Awesome major key peice.* But * There is one reason it is awesome. Because of the minor key stuff that preceeds it. If it wasn't for that minor key stuff, would it still be effective? Sure. But not *as* effective.

Cheers.


----------



## alphabetgreen (Mar 10, 2009)

RiffWraith @ Wed 11 Mar said:


> I have but one thing to add to this discussion. Some food for thought here:
> 
> 
> 
> ...



I absolutely couldn't agree more. In fact it's one of the few pieces where I've welcomed the sudden climatic appearance of major.


----------



## RiffWraith (Mar 11, 2009)

alphabetgreen @ Wed Mar 11 said:


> I absolutely couldn't agree more. In fact it's one of the few pieces where I've welcomed the sudden climatic appearance of major.

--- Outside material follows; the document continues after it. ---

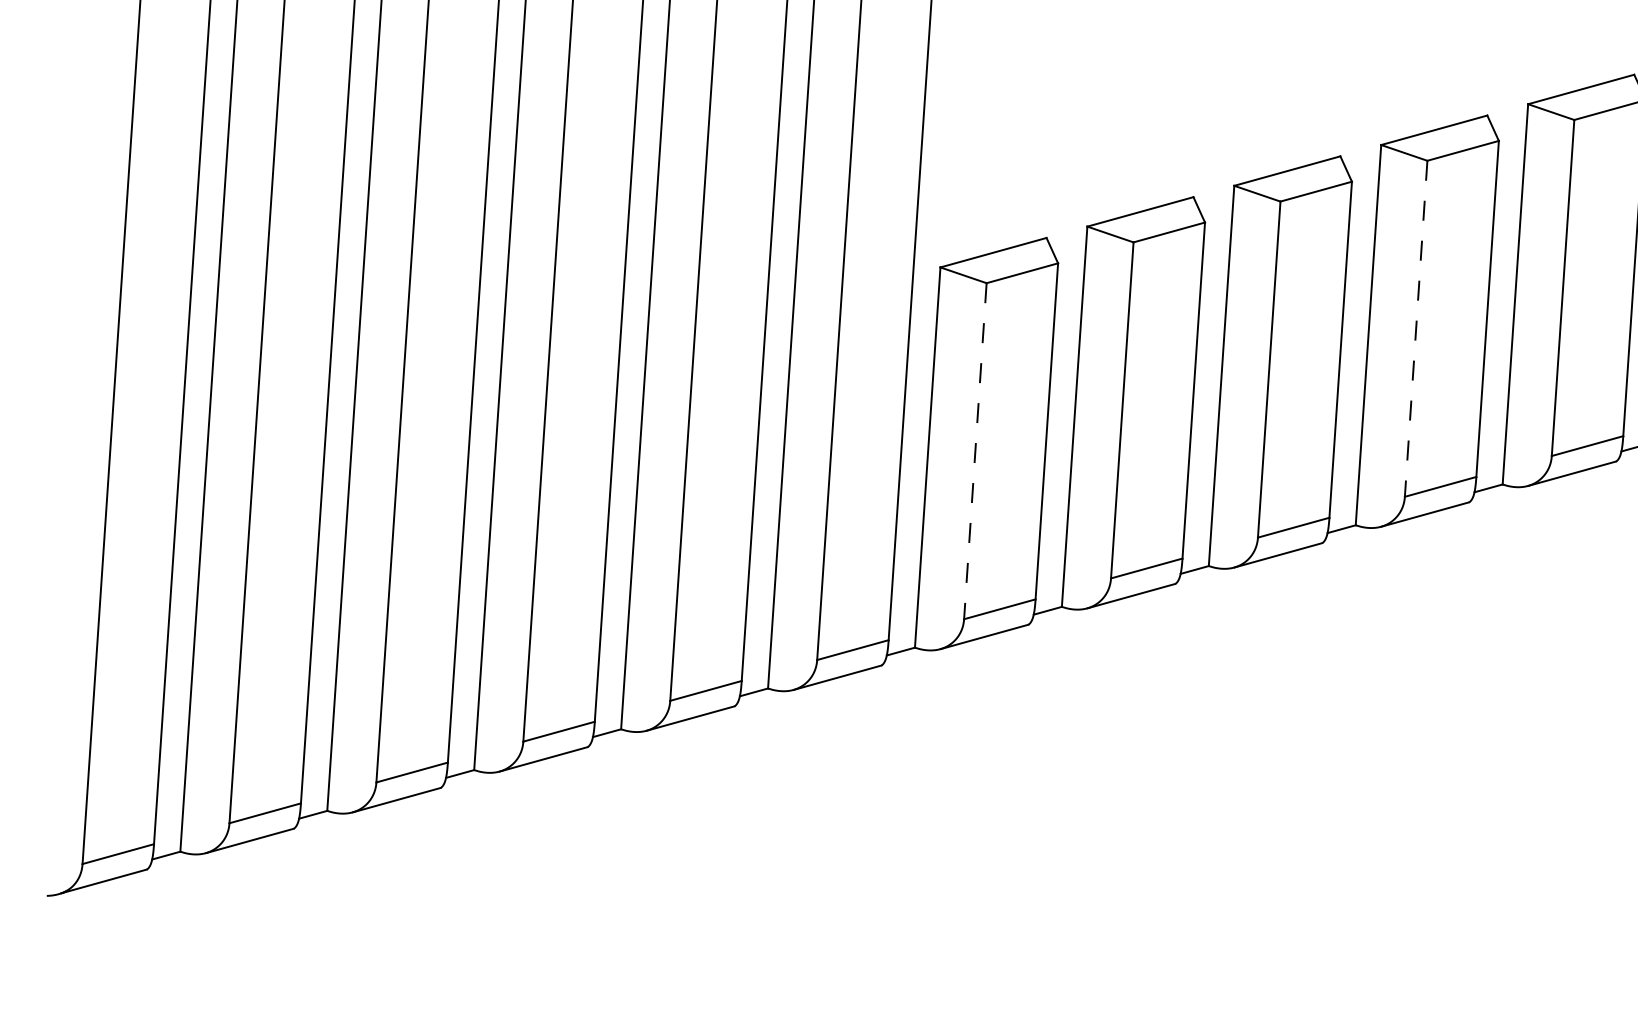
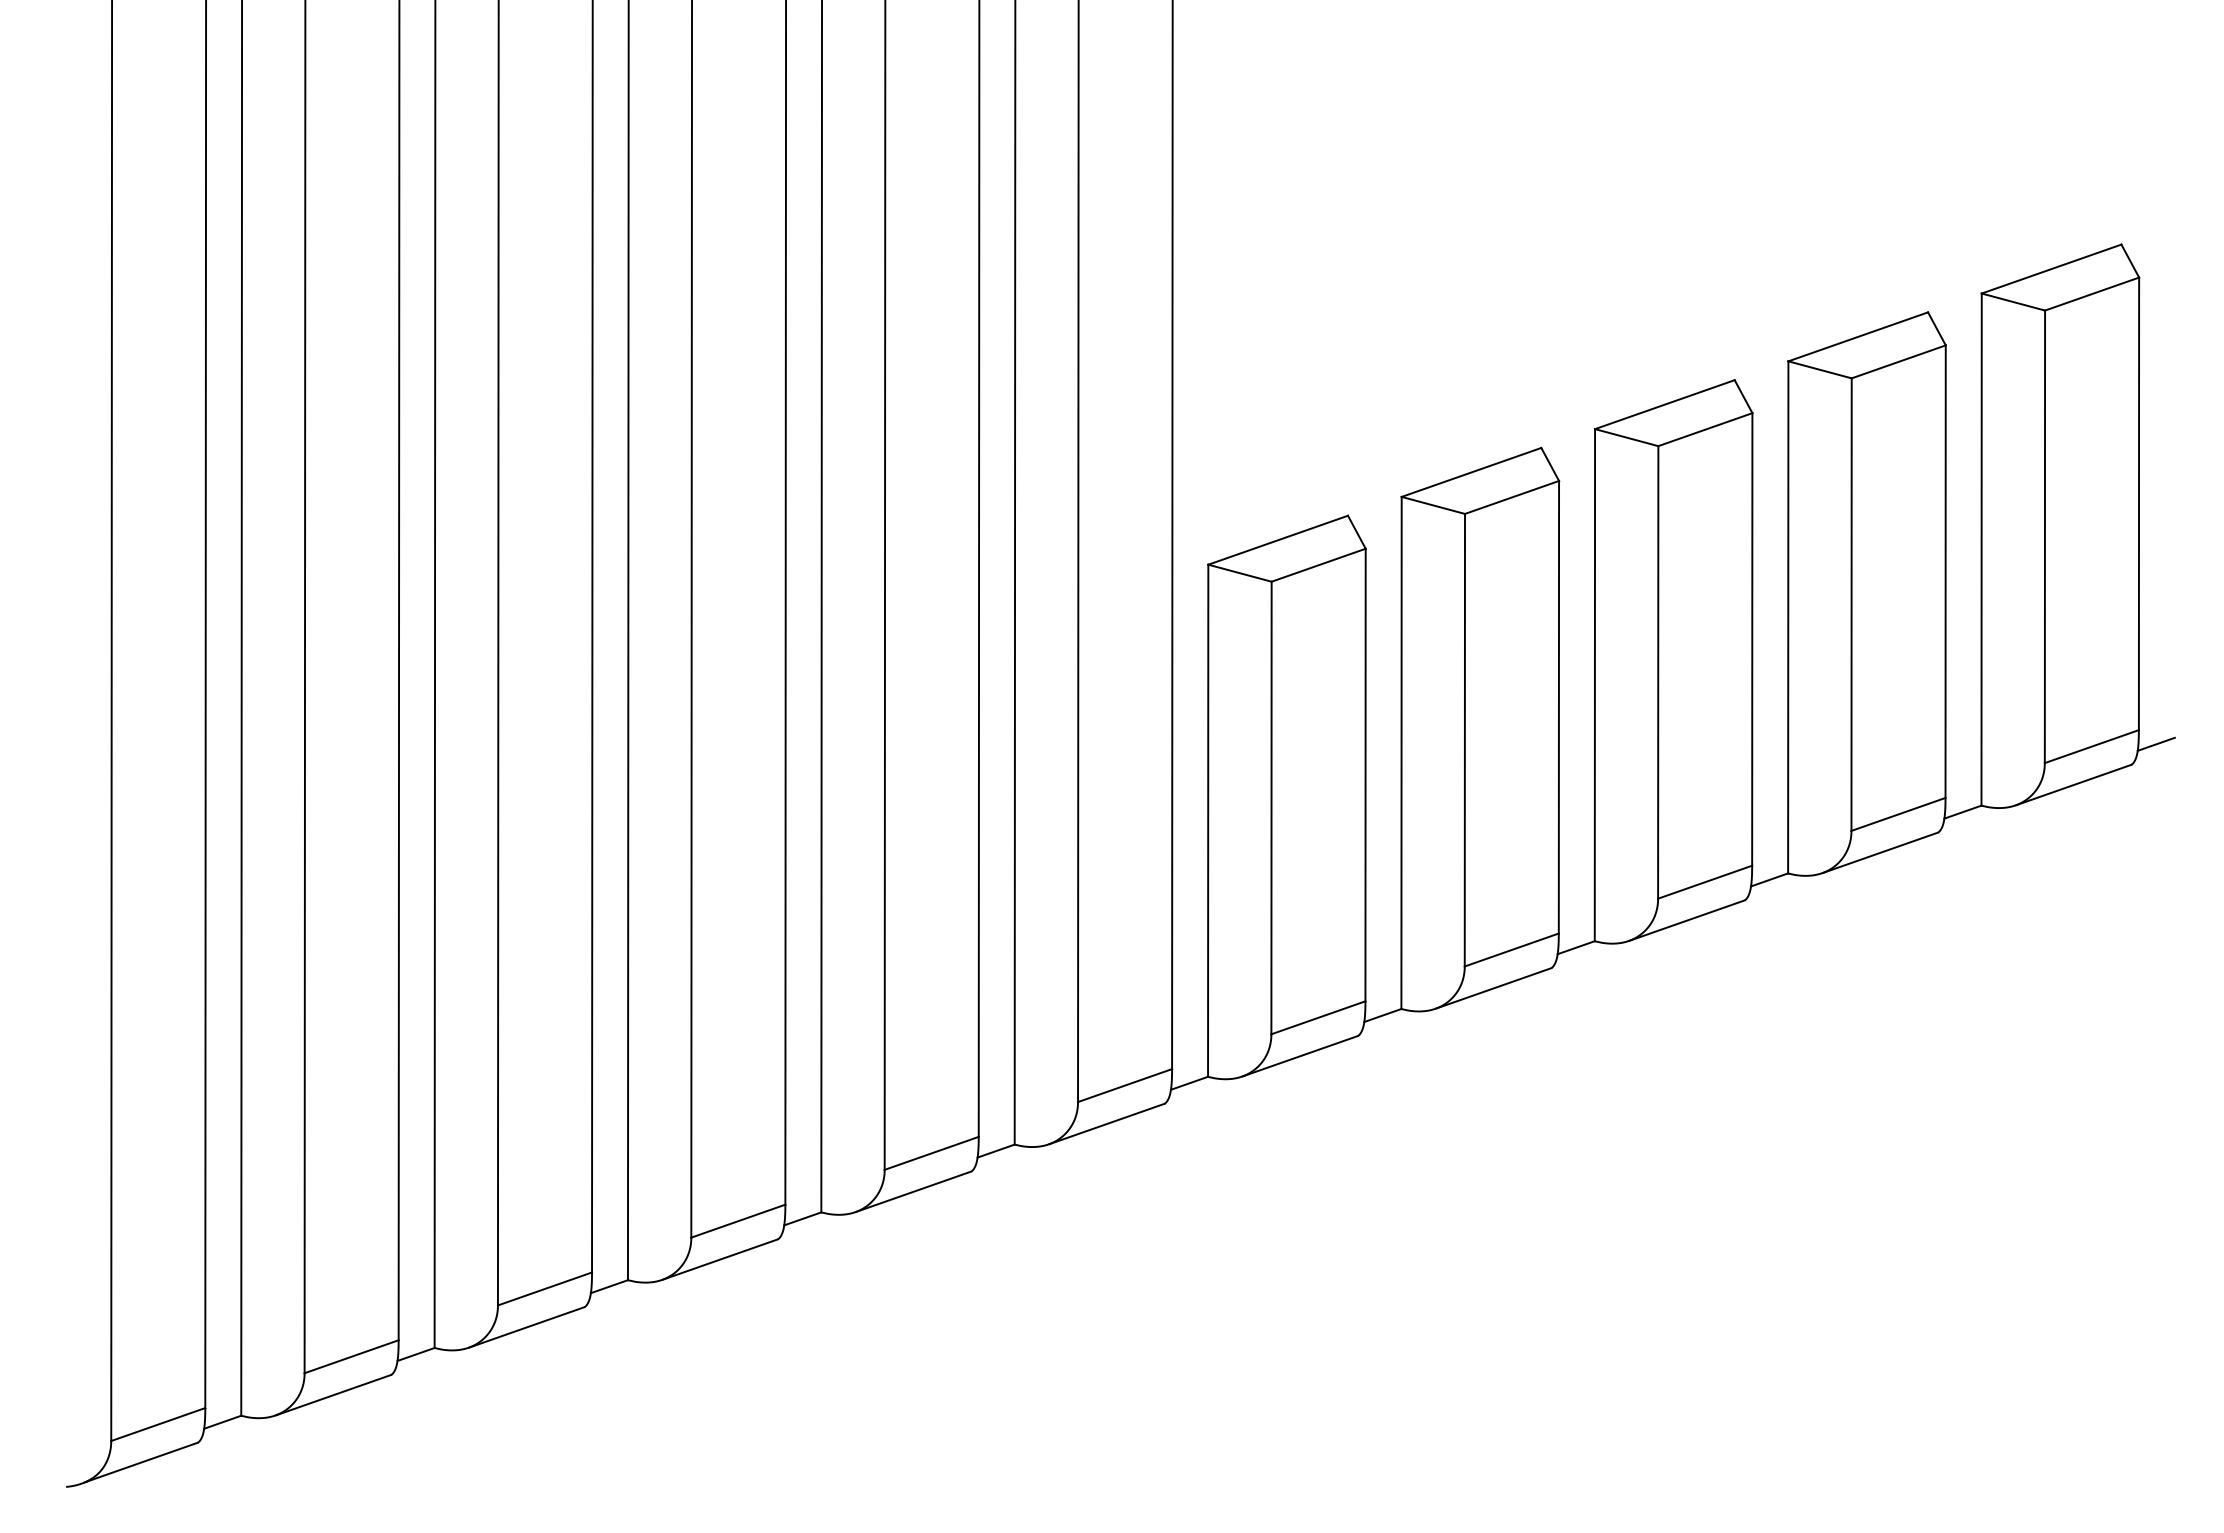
line: (1416, 329) -> (1851, 605), dashed -> solid
line: (975, 451) -> (1271, 808), dashed -> solid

You ever hear Mozart's 41st "Jupiter"?


----------



## alphabetgreen (Mar 11, 2009)

RiffWraith @ Wed 11 Mar said:


> alphabetgreen @ Wed Mar 11 said:
> 
> 
> > I absolutely couldn't agree more. In fact it's one of the few pieces where I've welcomed the sudden climatic appearance of major.
> ...



Sure, but I'll have to refamiliarise myself with it. I'll grab it from my mum's tonight.


----------



## clarkcontrol (Mar 16, 2009)

I do believe its easier to write a down-tempo minor than an up-tempo major.

Whether the minor piece is actually better than the major is something else entirely.

I play piano for ballet classes as a day gig, improvising classical major and minor etudes alternately throughout the class. Inevitably, when the choreography calls for a dramatic adagio, it is "easier" to reach for a minor. Still, I force myself to play whatever mode I've been dealt, as I feel that I need to give the same creative time to each sound. Otherwise, it will never get easier.

Now, I'm aware of the points made here in this thread, but we have to remember that the cultural references present in modern film scores are sufficiently darker than an equivalent from fifty years ago. So it feels more "natural" to hear that minor sound.

Love themes from the mid century were all in a major key, now, not that many (for example).

Back many hundreds of years ago, triplet meter was considered divine (symbolizing the holy trinity) while duple meter was lascivious and of the flesh. Now, however, most sacred music is in common time.

Clark


----------